Планерка проводилась в конференц-зале, который готовил лично Цезарь Филиппович. Еженедельно обновляющиеся таблицы и графики придавали скучной длинной комнате необходимую яркость и торжественность. Контингент приглашенных определял тоже Шамошвалов, повестка в обязательном порядке согласовывалась с Ученым Советом Института. На сей раз она звучала так: «Заслушивание результатов работы комиссии по устранению недостатков в работе агрегата-утилизатора негативных последствий контакта „АУНПК ЧШ-1—2,8“.» Цифра 1 означала порядковый номер модели, 2,8производительность установки в ш/час (ш – единица измерения негатив/контакт, рассчитанная Шамошваловым), а буквы ЧШ были призваны увековечить имена создателей агрегата: Чучин, Шамошвалов.
«АУНПК ЧШ-1—2,8» был гордостью лаборатории. Не было ни одной делегации или комиссии, которой удалось избежать процесса тщательного осмотра, ощупывания и прослушивания бурчащей и рявкающей махины.

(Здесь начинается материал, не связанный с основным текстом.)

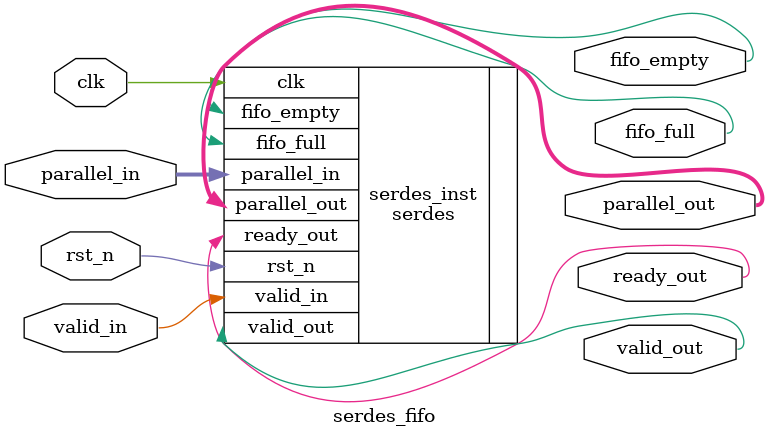
<source format=sv>
module serdes_fifo #( 
    DATA_WIDTH = 8
    ) (
        input  logic clk,
        input  logic rst_n,

        input  logic [DATA_WIDTH-1:0] parallel_in,
        input  logic valid_in,
        output logic ready_out,

        output  logic [DATA_WIDTH-1:0] parallel_out,
        output  logic valid_out,

        // FIFO flags
        output logic fifo_full, 
        output logic fifo_empty
    ); 

    serdes #(.FIFO_DEPTH(16),.DATA_WIDTH(DATA_WIDTH)) serdes_inst 
        (
            .clk,
            .rst_n,
            .parallel_in,
            .valid_in,
            .ready_out,
            .parallel_out,
            .valid_out,
            .fifo_full, 
            .fifo_empty
        );


`ifndef synthesis 
// assertions

// dump vcd 
initial begin
  $dumpfile("dump.vcd");
  $dumpvars(1,serdes_fifo);
end

`endif //synthesis

endmodule
</source>
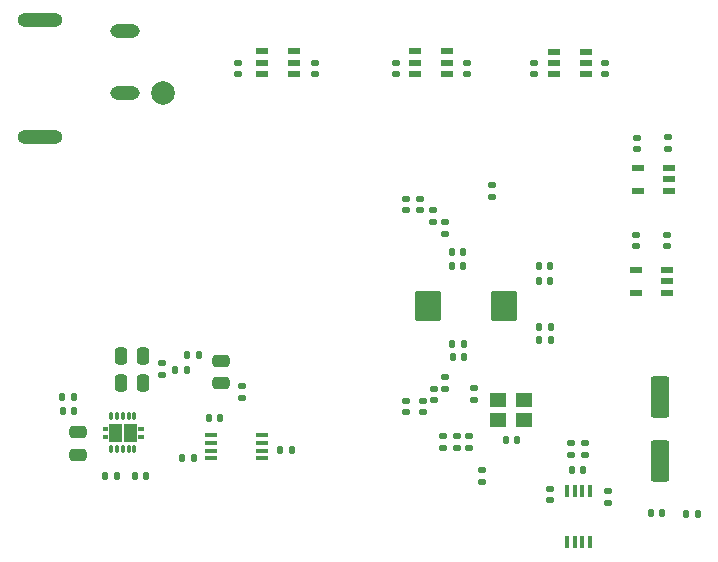
<source format=gbr>
G04 #@! TF.GenerationSoftware,KiCad,Pcbnew,7.0.5-0*
G04 #@! TF.CreationDate,2023-06-09T10:40:46+01:00*
G04 #@! TF.ProjectId,Hashat,48617368-6174-42e6-9b69-6361645f7063,rev?*
G04 #@! TF.SameCoordinates,Original*
G04 #@! TF.FileFunction,Paste,Bot*
G04 #@! TF.FilePolarity,Positive*
%FSLAX46Y46*%
G04 Gerber Fmt 4.6, Leading zero omitted, Abs format (unit mm)*
G04 Created by KiCad (PCBNEW 7.0.5-0) date 2023-06-09 10:40:46*
%MOMM*%
%LPD*%
G01*
G04 APERTURE LIST*
G04 Aperture macros list*
%AMRoundRect*
0 Rectangle with rounded corners*
0 $1 Rounding radius*
0 $2 $3 $4 $5 $6 $7 $8 $9 X,Y pos of 4 corners*
0 Add a 4 corners polygon primitive as box body*
4,1,4,$2,$3,$4,$5,$6,$7,$8,$9,$2,$3,0*
0 Add four circle primitives for the rounded corners*
1,1,$1+$1,$2,$3*
1,1,$1+$1,$4,$5*
1,1,$1+$1,$6,$7*
1,1,$1+$1,$8,$9*
0 Add four rect primitives between the rounded corners*
20,1,$1+$1,$2,$3,$4,$5,0*
20,1,$1+$1,$4,$5,$6,$7,0*
20,1,$1+$1,$6,$7,$8,$9,0*
20,1,$1+$1,$8,$9,$2,$3,0*%
G04 Aperture macros list end*
%ADD10C,0.001000*%
%ADD11O,3.800000X1.200000*%
%ADD12O,2.500000X1.200000*%
%ADD13C,2.000000*%
%ADD14RoundRect,0.135000X0.135000X0.185000X-0.135000X0.185000X-0.135000X-0.185000X0.135000X-0.185000X0*%
%ADD15R,1.100000X0.600000*%
%ADD16RoundRect,0.140000X-0.140000X-0.170000X0.140000X-0.170000X0.140000X0.170000X-0.140000X0.170000X0*%
%ADD17RoundRect,0.250000X0.550000X-1.500000X0.550000X1.500000X-0.550000X1.500000X-0.550000X-1.500000X0*%
%ADD18RoundRect,0.140000X0.170000X-0.140000X0.170000X0.140000X-0.170000X0.140000X-0.170000X-0.140000X0*%
%ADD19R,0.400000X1.100000*%
%ADD20R,1.000000X0.600000*%
%ADD21RoundRect,0.135000X0.185000X-0.135000X0.185000X0.135000X-0.185000X0.135000X-0.185000X-0.135000X0*%
%ADD22RoundRect,0.135000X-0.185000X0.135000X-0.185000X-0.135000X0.185000X-0.135000X0.185000X0.135000X0*%
%ADD23RoundRect,0.007874X-0.112126X0.292126X-0.112126X-0.292126X0.112126X-0.292126X0.112126X0.292126X0*%
%ADD24R,1.400000X1.200000*%
%ADD25R,1.100000X0.400000*%
%ADD26RoundRect,0.140000X0.140000X0.170000X-0.140000X0.170000X-0.140000X-0.170000X0.140000X-0.170000X0*%
%ADD27RoundRect,0.250000X-0.250000X-0.475000X0.250000X-0.475000X0.250000X0.475000X-0.250000X0.475000X0*%
%ADD28RoundRect,0.140000X-0.170000X0.140000X-0.170000X-0.140000X0.170000X-0.140000X0.170000X0.140000X0*%
%ADD29RoundRect,0.135000X-0.135000X-0.185000X0.135000X-0.185000X0.135000X0.185000X-0.135000X0.185000X0*%
%ADD30RoundRect,0.250000X-0.875000X-1.025000X0.875000X-1.025000X0.875000X1.025000X-0.875000X1.025000X0*%
%ADD31RoundRect,0.250000X-0.475000X0.250000X-0.475000X-0.250000X0.475000X-0.250000X0.475000X0.250000X0*%
%ADD32RoundRect,0.250000X0.475000X-0.250000X0.475000X0.250000X-0.475000X0.250000X-0.475000X-0.250000X0*%
G04 APERTURE END LIST*
D10*
X88889691Y-97703200D02*
X88519691Y-97703200D01*
X88519691Y-97453200D01*
X88889691Y-97453200D01*
X88889691Y-97703200D01*
G36*
X88889691Y-97703200D02*
G01*
X88519691Y-97703200D01*
X88519691Y-97453200D01*
X88889691Y-97453200D01*
X88889691Y-97703200D01*
G37*
X85859691Y-97703200D02*
X85489691Y-97703200D01*
X85489691Y-97453200D01*
X85859691Y-97453200D01*
X85859691Y-97703200D01*
G36*
X85859691Y-97703200D02*
G01*
X85489691Y-97703200D01*
X85489691Y-97453200D01*
X85859691Y-97453200D01*
X85859691Y-97703200D01*
G37*
X88889691Y-98353200D02*
X88519691Y-98353200D01*
X88519691Y-98103200D01*
X88889691Y-98103200D01*
X88889691Y-98353200D01*
G36*
X88889691Y-98353200D02*
G01*
X88519691Y-98353200D01*
X88519691Y-98103200D01*
X88889691Y-98103200D01*
X88889691Y-98353200D01*
G37*
X85859691Y-98353200D02*
X85489691Y-98353200D01*
X85489691Y-98103200D01*
X85859691Y-98103200D01*
X85859691Y-98353200D01*
G36*
X85859691Y-98353200D02*
G01*
X85489691Y-98353200D01*
X85489691Y-98103200D01*
X85859691Y-98103200D01*
X85859691Y-98353200D01*
G37*
X88309691Y-98613200D02*
X87299691Y-98613200D01*
X87299691Y-97163200D01*
X88309691Y-97163200D01*
X88309691Y-98613200D01*
G36*
X88309691Y-98613200D02*
G01*
X87299691Y-98613200D01*
X87299691Y-97163200D01*
X88309691Y-97163200D01*
X88309691Y-98613200D01*
G37*
X87089691Y-98613200D02*
X86079691Y-98613200D01*
X86079691Y-97163200D01*
X87089691Y-97163200D01*
X87089691Y-98613200D01*
G36*
X87089691Y-98613200D02*
G01*
X86079691Y-98613200D01*
X86079691Y-97163200D01*
X87089691Y-97163200D01*
X87089691Y-98613200D01*
G37*
D11*
X80159000Y-63006000D03*
D12*
X87369000Y-63936000D03*
X87369000Y-69136000D03*
D13*
X90619000Y-69136000D03*
D11*
X80159000Y-72866000D03*
D14*
X92678000Y-92592000D03*
X91658000Y-92592000D03*
D15*
X98963000Y-67561000D03*
X98963000Y-66611000D03*
X98963000Y-65661000D03*
X101663000Y-65661000D03*
X101663000Y-66611000D03*
X101663000Y-67561000D03*
D16*
X115108000Y-90424000D03*
X116068000Y-90424000D03*
D17*
X132679000Y-100318000D03*
X132679000Y-94918000D03*
D18*
X111200000Y-96200000D03*
X111200000Y-95240000D03*
D19*
X124821000Y-102902000D03*
X125471000Y-102902000D03*
X126121000Y-102902000D03*
X126771000Y-102902000D03*
X126771000Y-107202000D03*
X126121000Y-107202000D03*
X125471000Y-107202000D03*
X124821000Y-107202000D03*
D20*
X133469000Y-75537000D03*
X133469000Y-76487000D03*
X133469000Y-77437000D03*
X130869000Y-77437000D03*
X130869000Y-75537000D03*
D18*
X96944000Y-67584000D03*
X96944000Y-66624000D03*
X110308000Y-67569000D03*
X110308000Y-66609000D03*
D21*
X116905000Y-95163000D03*
X116905000Y-94143000D03*
D16*
X125214000Y-101101000D03*
X126174000Y-101101000D03*
D18*
X121984000Y-67569000D03*
X121984000Y-66609000D03*
D22*
X90562582Y-92054600D03*
X90562582Y-93074600D03*
D23*
X86189691Y-96503200D03*
X86689691Y-96503200D03*
X87219691Y-96503200D03*
X87689691Y-96503200D03*
X88189691Y-96503200D03*
X88189691Y-99303200D03*
X87689691Y-99303200D03*
X87189691Y-99303200D03*
X86689691Y-99303200D03*
X86189691Y-99303200D03*
D24*
X121182000Y-96903000D03*
X118982000Y-96903000D03*
X118982000Y-95143000D03*
X121182000Y-95143000D03*
D14*
X93252000Y-100099000D03*
X92232000Y-100099000D03*
D25*
X98977000Y-98153000D03*
X98977000Y-98803000D03*
X98977000Y-99453000D03*
X98977000Y-100103000D03*
X94677000Y-100103000D03*
X94677000Y-99453000D03*
X94677000Y-98803000D03*
X94677000Y-98153000D03*
D21*
X116554000Y-99271000D03*
X116554000Y-98251000D03*
D16*
X94509000Y-96715000D03*
X95469000Y-96715000D03*
D15*
X123686000Y-67580000D03*
X123686000Y-66630000D03*
X123686000Y-65680000D03*
X126386000Y-65680000D03*
X126386000Y-66630000D03*
X126386000Y-67580000D03*
D21*
X126300000Y-99854000D03*
X126300000Y-98834000D03*
X115463000Y-99267000D03*
X115463000Y-98247000D03*
D16*
X115078000Y-83784000D03*
X116038000Y-83784000D03*
D26*
X83066000Y-96062000D03*
X82106000Y-96062000D03*
D27*
X87035982Y-91486800D03*
X88935982Y-91486800D03*
D18*
X133351000Y-73902000D03*
X133351000Y-72942000D03*
X130684000Y-82166000D03*
X130684000Y-81206000D03*
D26*
X89201582Y-101609000D03*
X88241582Y-101609000D03*
X123412000Y-83839000D03*
X122452000Y-83839000D03*
D14*
X86741182Y-101604400D03*
X85721182Y-101604400D03*
D21*
X114276000Y-99271000D03*
X114276000Y-98251000D03*
D26*
X132851190Y-104767000D03*
X131891190Y-104767000D03*
D28*
X112352000Y-78126000D03*
X112352000Y-79086000D03*
X113443000Y-79113000D03*
X113443000Y-80073000D03*
D26*
X123445000Y-88967000D03*
X122485000Y-88967000D03*
D14*
X135937190Y-104794000D03*
X134917190Y-104794000D03*
D28*
X114513000Y-80123000D03*
X114513000Y-81083000D03*
D18*
X128039000Y-67574000D03*
X128039000Y-66614000D03*
D29*
X92667000Y-91361600D03*
X93687000Y-91361600D03*
D16*
X119614000Y-98515000D03*
X120574000Y-98515000D03*
D28*
X123384000Y-102675000D03*
X123384000Y-103635000D03*
D20*
X133288000Y-84171000D03*
X133288000Y-85121000D03*
X133288000Y-86071000D03*
X130688000Y-86071000D03*
X130688000Y-84171000D03*
D26*
X123445000Y-90103000D03*
X122485000Y-90103000D03*
D16*
X115088000Y-82608000D03*
X116048000Y-82608000D03*
D14*
X83084382Y-94891000D03*
X82064382Y-94891000D03*
D21*
X118425000Y-77970000D03*
X118425000Y-76950000D03*
D26*
X123415000Y-85080000D03*
X122455000Y-85080000D03*
D16*
X115125000Y-91566000D03*
X116085000Y-91566000D03*
D28*
X112600000Y-95264000D03*
X112600000Y-96224000D03*
D18*
X116368000Y-67587000D03*
X116368000Y-66627000D03*
D30*
X113069000Y-87206000D03*
X119469000Y-87206000D03*
D18*
X130766000Y-73909000D03*
X130766000Y-72949000D03*
D22*
X97283000Y-93959000D03*
X97283000Y-94979000D03*
X125196000Y-98822000D03*
X125196000Y-99842000D03*
D28*
X114484000Y-93260000D03*
X114484000Y-94220000D03*
X113518000Y-94250000D03*
X113518000Y-95210000D03*
D18*
X103438000Y-67569000D03*
X103438000Y-66609000D03*
D31*
X95518000Y-91832000D03*
X95518000Y-93732000D03*
D22*
X128270000Y-102835000D03*
X128270000Y-103855000D03*
D29*
X100509000Y-99442000D03*
X101529000Y-99442000D03*
D27*
X87058382Y-93749000D03*
X88958382Y-93749000D03*
D15*
X111964000Y-67558000D03*
X111964000Y-66608000D03*
X111964000Y-65658000D03*
X114664000Y-65658000D03*
X114664000Y-66608000D03*
X114664000Y-67558000D03*
D21*
X117579000Y-102077000D03*
X117579000Y-101057000D03*
D18*
X111207000Y-79109000D03*
X111207000Y-78149000D03*
X133269000Y-82151000D03*
X133269000Y-81191000D03*
D32*
X83397000Y-99808000D03*
X83397000Y-97908000D03*
M02*

</source>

Вращающиеся колеса, дико завывающие вентиляторы, яркие пластиковые панели производили на свежего человека впечатление неотразимое. Машина работала – это не смели оспаривать даже самые закоренелые скептики. Во всяком случае, на месте куска знаменитого пододеяльника тетки Дарьи, заложенного в приемный бункер, оказался неизвестно чей изрядно затертый носовой платок.
И хотя Цезарь Филиппович посвятил описанию эксперимента девять статей, в которых привел результаты исследований по восьмидесяти четырем параметрам, создатели машины так и не могли объяснить, каким образом произошла трансформация куска ткани.